MUST CONTAIN VITAMIN C (at least 10mg/kg/day but 5 times this if pregnant or sick). Most species make their own, guinea pigs however need it in their food. Commercial guinea pig diets are supplemented with it, but their shelf life is short and the vit c content depletes with time, and it must be kept in a cold dark place. If supplementing with human products ensure only vit c present as multivitamins contain too high levels of other things ie vit D. Vegetables high in vit c include kale/parsley/spinach/red and green peppers/tomatoes, fruits include kiwi and oranges. All veg must be removed after one day.  You can also put a amll piece of Rubex (dissolvable vit C tablet) into water but this must be changed after one day as it also degrades quickly. Good quality hay and lots of green foods ie grass/dandelions / broccoli are also essential for fibre, intestinal motility and tooth wear. Avocado is highly toxic so avoid this. Guinea pigs develop their tastes early in life and find it difficult to change – even a different brand of food may be refused. Water bottles easily plug with food remnants from the guinea pigs' mouth-check daily while changing. In general, it is better to have a water bowl as they will drink more from this and so keep their gut contents hydrate-important to avoid gut stasis which is a common problem in herbivores. Avoid sugary treats like apples or carrots as these can predispose to diabetes.

Housing for guinea pigs

Can house outdoor or indoor. If outdoor, ensure wooden hutch is raised off the ground to avoid damp, and brought indoors in winter. Hutches should be at least 25cm in height and well-ventilated. Wire mesh floors can lead to foot and leg injuries. Two compartments are ideal, one mesh fronted for ventilation and the other solid for nesting. Suitable bedding material include wood shavings/hay/straw. Cardboard boxes can be used as a hidey hole but these may be chewed so plastic is best. They should have access to a run for exercising and grazing (should be protected from predators). NEVER KEEP WITH RABBITS, as bullying occurs by the rabbit and can carry diseases that will not show in the rabbit but will severely affect your guinea pig - ie. respiratory infections or abscesses. Keep at a temperature of 18-26 degrees, as guinea pigs are susceptible to heat stroke, esp if pregnant. The cage should be cleaned out once weekly to prevent build-up of bacteria.

Fact sheet

Life expectancy    4-7 years

Weight                   Females: 700-900g, Male: 900-1100g Reach full size by 15 months

Gestation              60-72 days (shorter if small litter)

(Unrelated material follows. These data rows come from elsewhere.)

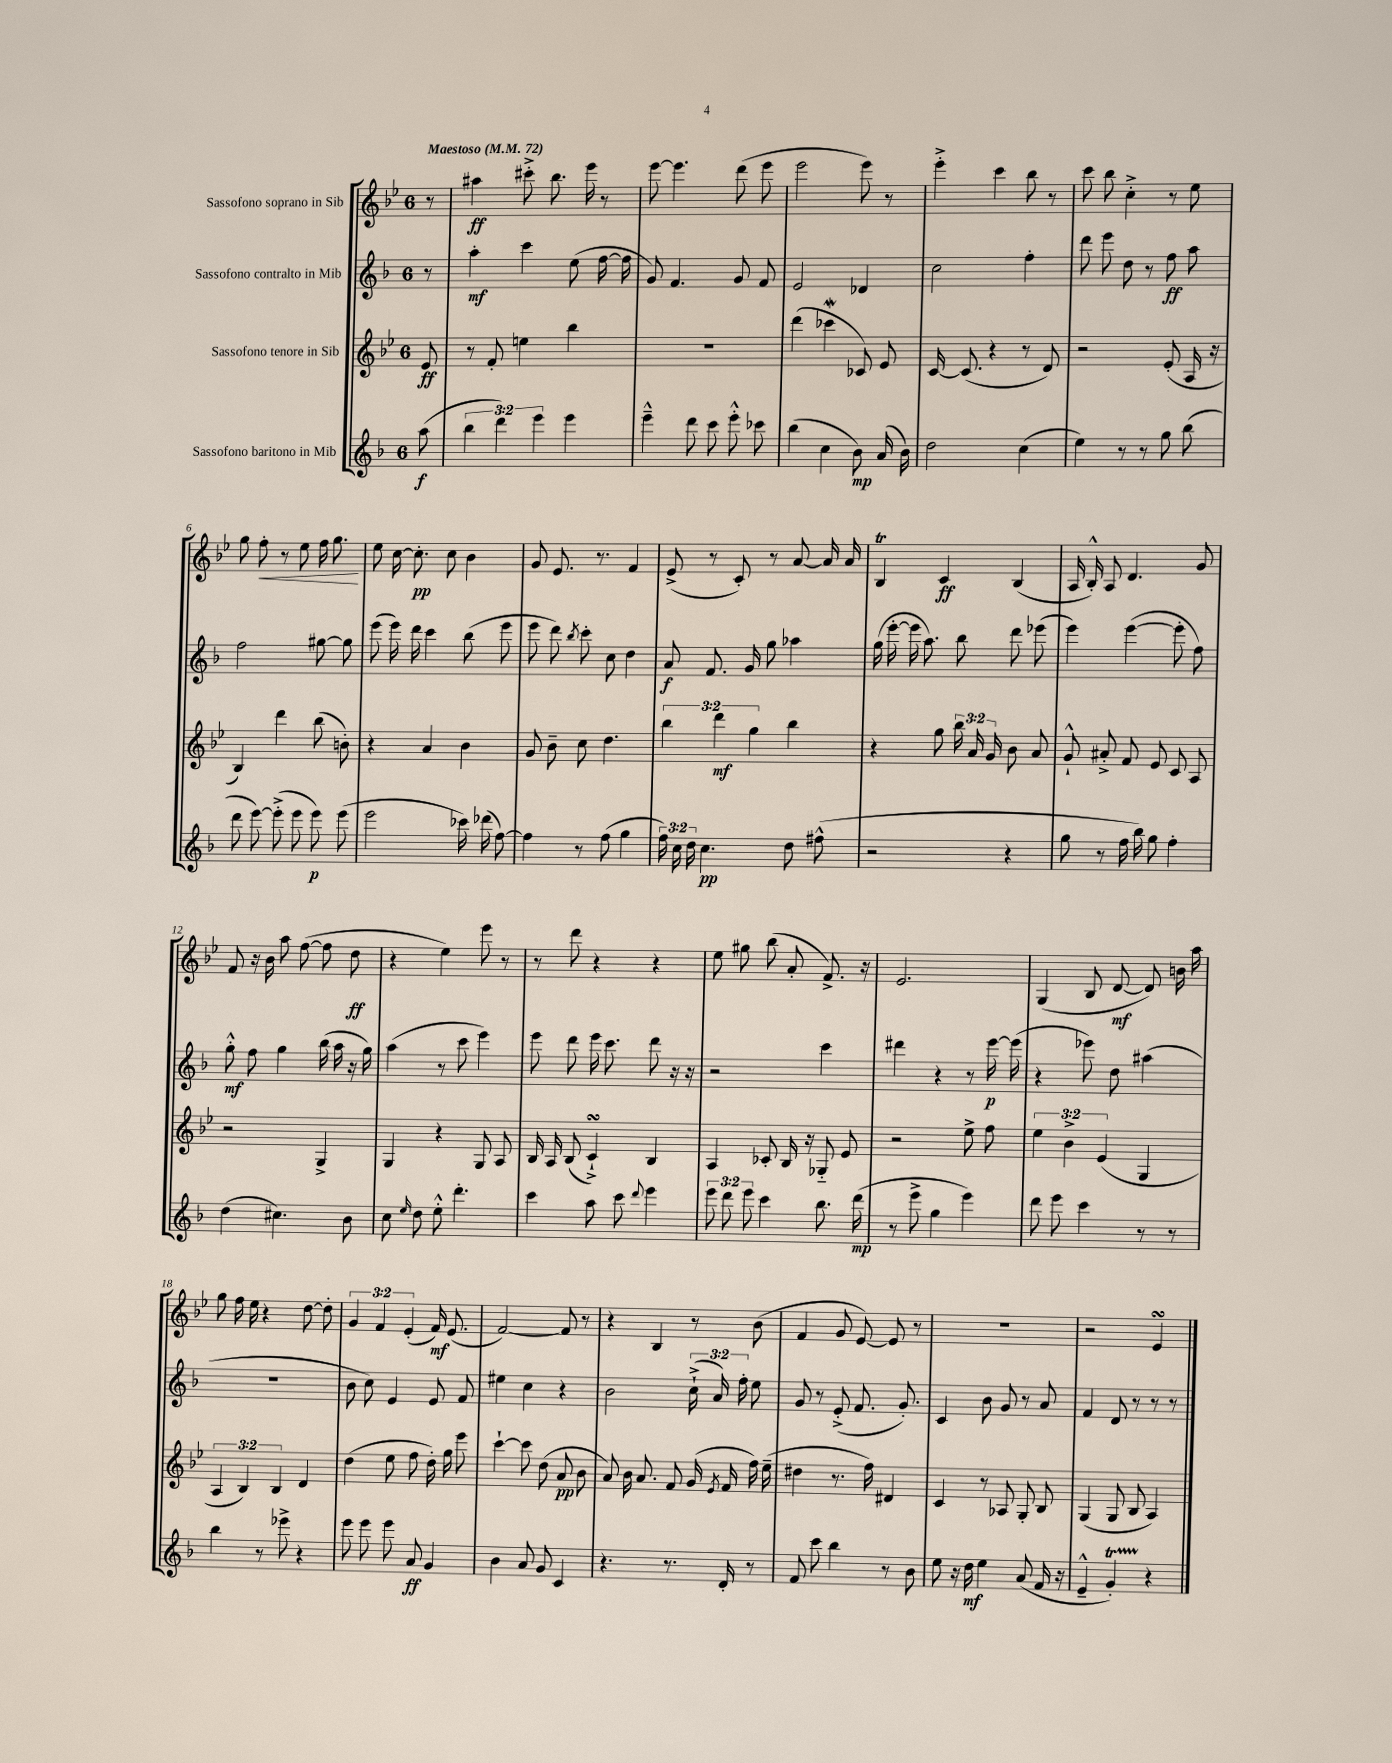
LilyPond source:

<<
\new StaffGroup <<
\new Staff = "s0" \with { instrumentName = "Sassofono soprano in Sib" } {
    \clef treble \key bes \major \once \override Staff.TimeSignature.style = #'single-digit \time 6/8 \override Staff.TupletNumber.text = #tuplet-number::calc-fraction-text \partial 8 \tempo "Maestoso" 4 = 72
    \autoBeamOff r8 |
    ais''4\ff cis'''8-.-> bes''8. ees'''16 r8 |
    ees'''8~ ees'''4. d'''8( ees'''8 |
    ees'''2 ees'''8) r8 |
    ees'''4-.-> c'''4 bes''8 r8 |
    c'''8 bes''8 c''4-.-> r8 ees''8 |
    g''8 f''8-.\< r8 ees''8 f''16 g''8.\! |
    ees''8 c''16~ c''8.-.\pp c''8 bes'4 |
    g'8 ees'8. r8. f'4 |
    ees'8->( r8 c'8-.) r8 a'8~ a'16 a'16 |
    bes4\trill c'4\ff bes4( |
    a16 bes16-.-^) a8 d'4. g'8 |
    f'8 r16 bes'16 a''8 f''8~( f''8 d''8\ff |
    r4 ees''4) ees'''8 r8 |
    r8 d'''8 r4 r4 |
    ees''8 gis''8 bes''8( a'8-. f'8.->) r16 |
    ees'2. |
    g4( bes8 d'8~\mf d'8) b'16 a''16 |
    g''8 f''16 ees''16 r4 d''8~ d''8-. |
    \tuplet 3/2 { g'4 f'4 ees'4-.( } f'16\mf) ees'8.( |
    f'2~) f'8 r8 |
    r4 bes4 r8 bes'8( |
    f'4 g'8 ees'8~) ees'8 r8 |
    R2. |
    r2 ees'4\turn \bar "|." |
}
\new Staff = "s1" \with { instrumentName = "Sassofono contralto in Mib" } {
    \clef treble \key f \major \once \override Staff.TimeSignature.style = #'single-digit \time 6/8 \override Staff.TupletNumber.text = #tuplet-number::calc-fraction-text \partial 8
    \autoBeamOff r8 |
    a''4-.\mf c'''4 e''8( f''16~ f''16 |
    g'8) f'4. g'8 f'8 |
    e'2 des'4 |
    c''2 f''4-. |
    d'''8 e'''8 d''8 r8 f''8\ff a''8 |
    f''2 gis''8~ gis''8 |
    e'''8( e'''16) d'''16 c'''4 bes''8( e'''8 |
    e'''8 d'''8) \acciaccatura { bes''8 } c'''8-. c''8 d''4 |
    a'8\f f'8. g'16 g''8 aes''4 |
    g''16( e'''16~-. e'''16 a''8.) bes''8 d'''8 ees'''8( |
    e'''4) e'''4~( e'''8-. f''8) |
    g''8-.-^\mf f''8 g''4 bes''16( a''16 r16 g''16) |
    a''4( r8 c'''8 e'''4) |
    e'''8 d'''8 e'''16 c'''8. d'''8 r16 r16 |
    r2 c'''4 |
    dis'''4 r4 r8 e'''16~\p e'''16( |
    r4 ees'''8) d''8 ais''4( |
    R2. |
    bes'8 c''8) e'4 e'8 f'8 |
    eis''4 c''4 r4 |
    bes'2 \tuplet 3/2 { c''16-!->( a'16) f''16-. } e''8 |
    g'8 r8 e'8-.->( f'8. g'8.-.) |
    c'4 bes'8 g'8 r8 a'8 |
    f'4 d'8 r8 r8 r8 \bar "|." |
}
\new Staff = "s2" \with { instrumentName = "Sassofono tenore in Sib" } {
    \clef treble \key bes \major \once \override Staff.TimeSignature.style = #'single-digit \time 6/8 \override Staff.TupletNumber.text = #tuplet-number::calc-fraction-text \partial 8
    \autoBeamOff ees'8\ff |
    r8 f'8-. e''4 bes''4 |
    R2. |
    d'''4( ces'''4\mordent ces'8) ees'8 |
    c'16~ c'8.( r4 r8 d'8) |
    r2 ees'8-.( a16 r16 |
    bes4) d'''4 bes''8( b'8-.) |
    r4 a'4 bes'4 |
    g'8 bes'8-- c''8 d''4. |
    \tuplet 3/2 { bes''4 d'''4\mf g''4 } bes''4 |
    r4 g''8 \tuplet 3/2 { bes''16 a'16 g'16 } bes'8 a'8 |
    g'8-!-^ ais'8-.-> f'8 ees'8 c'8 a8 |
    r2 g4-> |
    g4 r4 g8 a8 |
    bes16 a16 bes8( c'4-!->\turn) bes4 |
    a4 ces'8-. bes16 r16 ges8-_ ees'8 |
    r2 ees''8-> f''8 |
    \tuplet 3/2 { ees''4 bes'4-> ees'4( } g4 |
    \tuplet 3/2 { a4 bes4) bes4 } d'4 |
    d''4( ees''8 f''8 d''16-.) g''16 ees'''8 |
    c'''4~-! c'''8 d''8( a'8\pp bes'8 |
    a'8) bes'16 a'8. f'8 g'16( \acciaccatura { ees'8 } f'16 f''16) ees''16--( |
    dis''4 r8. f''16) dis'4 |
    c'4 r8 aes8 g8-. bes8 |
    g4( g8 bes8 a4) \bar "|." |
}
\new Staff = "s3" \with { instrumentName = "Sassofono baritono in Mib" } {
    \clef treble \key f \major \once \override Staff.TimeSignature.style = #'single-digit \time 6/8 \override Staff.TupletNumber.text = #tuplet-number::calc-fraction-text \partial 8
    \autoBeamOff a''8\f( |
    \tuplet 3/2 { bes''4 d'''4) e'''4 } e'''4 |
    e'''4---^ d'''8 c'''8 e'''8-.-^ ces'''8 |
    bes''4( c''4 bes'8\mp) a'16( bes'16) |
    d''2 c''4( |
    e''4) r8 r8 g''8 bes''8( |
    d'''8 e'''8~) e'''8-.->( e'''8 e'''8\p) e'''8( |
    e'''2 ces'''16) des'''16( f''8~) |
    f''4 r8 f''8( g''4 |
    \tuplet 3/2 { f''16) c''16 d''16 } c''4.\pp d''8 fis''8-^( |
    r2 r4 |
    g''8 r8 f''16 bes''16) g''8 f''4-. |
    d''4( cis''4.) bes'8 |
    c''8 \grace { e''16 } d''8 e''8-.-^ d'''4.-. |
    c'''4 a''8 c'''8 \appoggiatura { d'''8 } e'''4 |
    \tuplet 3/2 { e'''8 d'''8 e'''8 } c'''4 bes''8. d'''16\mp( |
    r8 e'''8-> g''4 e'''4) |
    d'''8 e'''8 c'''4 r8 r8 |
    bes''4 r8 ees'''8-> r4 |
    e'''8 e'''8 e'''8 a'8\ff g'4 |
    bes'4 a'8 g'8 c'4 |
    r4. r8. d'16-. r8 |
    f'8 c'''8 bes''4 r8 bes'8 |
    e''8 r16 d''16\mf e''4 a'8( f'16 r16 |
    e'4---^ g'4-.\startTrillSpan) r4\stopTrillSpan \bar "|." |
}
>>
>>
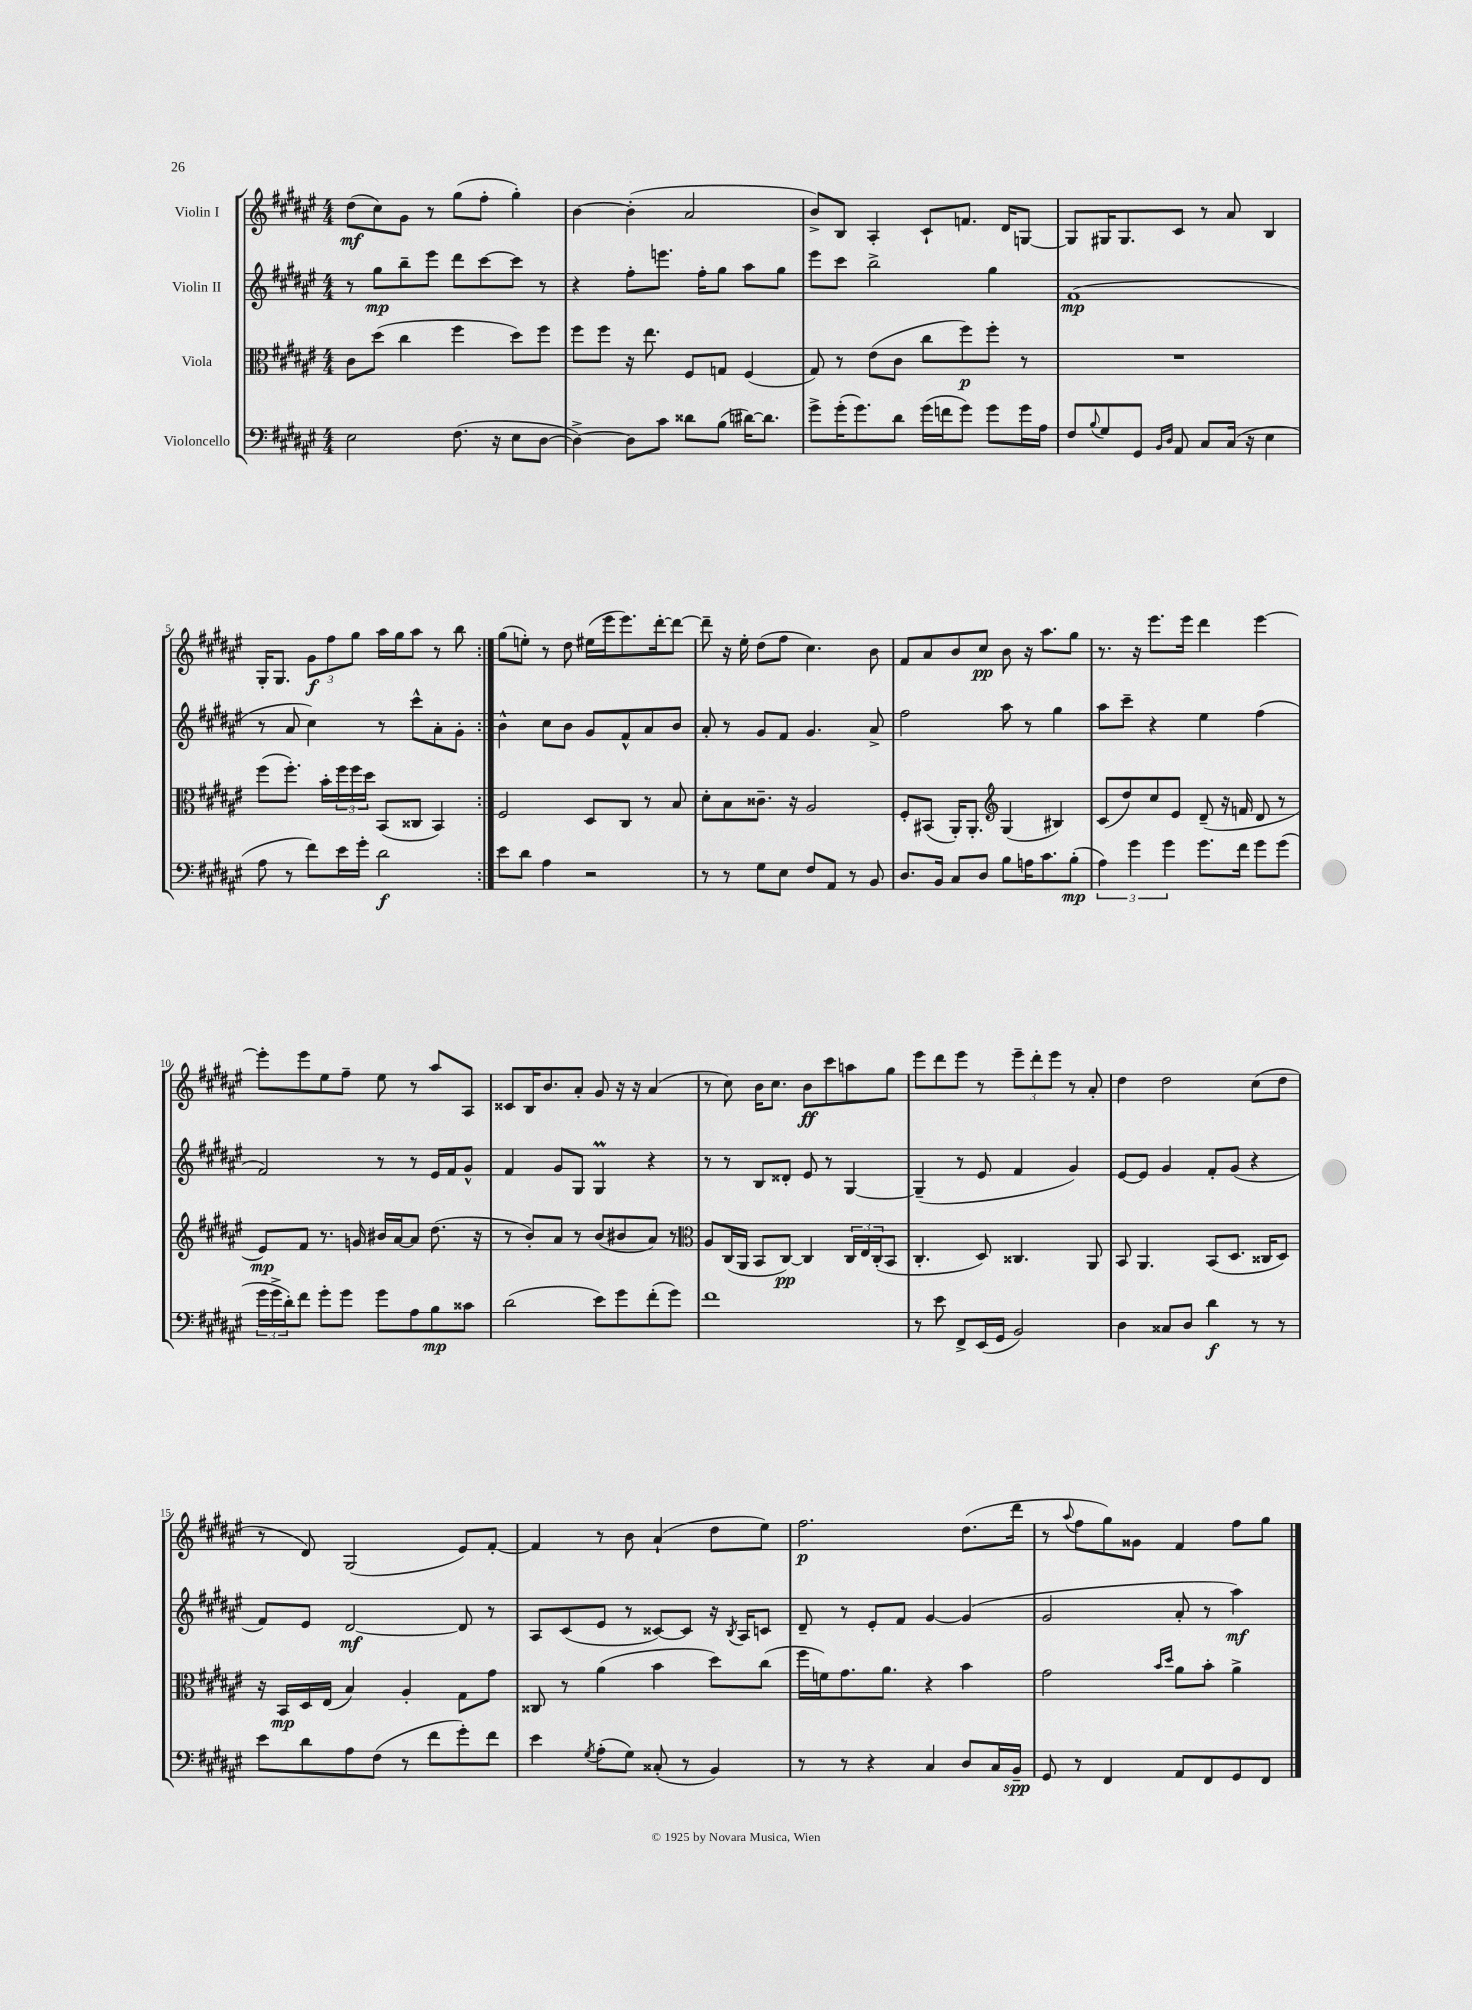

Size of litter          2-6   (can have 4 litters a year)

Weaning                3 weeks old

Puberty                  Male : 8-10 weeks / Female : 4-5 weeks

Feed                      ~40g a day / 100 mls water

How to handle your guinea pig

Hold around the chest and support the hindquarters, then reposition fingers so one or two support the collarbone, remaining ones support the chest and thumbs wrap around the shoulders. Bring him/her into your chest and allow to acclimatise before moving again.

Things to watch out for with guinea pigs

Hair pulling and nibbling are signs of stress, along with vocalisations mentioned earlier. If a guinea pig ever goes off their food for more than 12 hours, something is wrong, bring to us for assessment immediately.